北條、原口を辛抱強く起用し続けた金本監督の功績。
私は金本監督の藤浪晋太郎に対する懲罰的続投(7月8日の161球)は支持しないが、北條、原口、高山の抜擢は支持する。阪神が行ったこれほど急激な若手抜擢は私の記憶にない。それまでの歴代監督やフロントトップは「人気球団ゆえに常に優勝争いするチーム作りをしなければならない」と言い訳を用意し、ベテランに依存するチーム作りを続けてきた。
その結果、阪神は2リーグ制になった1950年以降、優勝5回、日本一1回という中途半端な成績しか残してこなかった。
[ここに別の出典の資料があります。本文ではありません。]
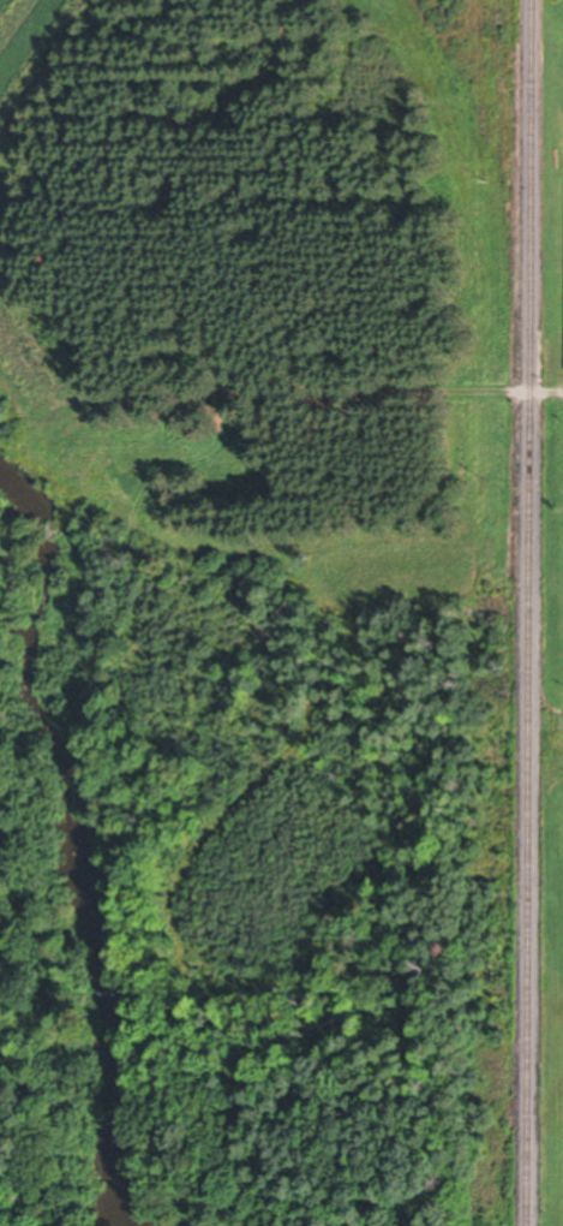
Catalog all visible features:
railway: (531, 612)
3年以上在籍しながら一軍で実績を挙げられなかった北條、原口をレギュラーとして起用することの覚悟。とくに3年間育成選手だった原口を支配下登録し、その後レギュラーとして起用し続けるというのは、金本監督にしかできなかったことだと思う。
今オフの戦略は様相が一変する可能性がある。
8月27日現在、勝率.458で5位に甘んじている状況を見れば成果は上がっていないが、パ・リーグでは日本ハムがヒルマン監督に采配を託してから優勝するまで4年間、ソフトバンクが王貞治監督に采配を託してから優勝するまで5年間を要している。成果が出るまで時間はかかっても、それ以降優勝争いの中心的存在であり続ける、そういうチーム作り、体質作りを金本監督は任されたのではないか。
8月28日のデイリースポーツonlineによると試合前4時間に及ぶ拡大編成会議を開き、FA戦略、外国人、ドラフト戦略など、議題が多岐にわたったと報じられている。この記事で非常に気になったのが「初年度は野手の補強を最低限にとどめるなど『若手育成』を重視した金本監督の強い意向が通った形だが、今オフの戦略は様相が一変する可能性がある」という箇所である。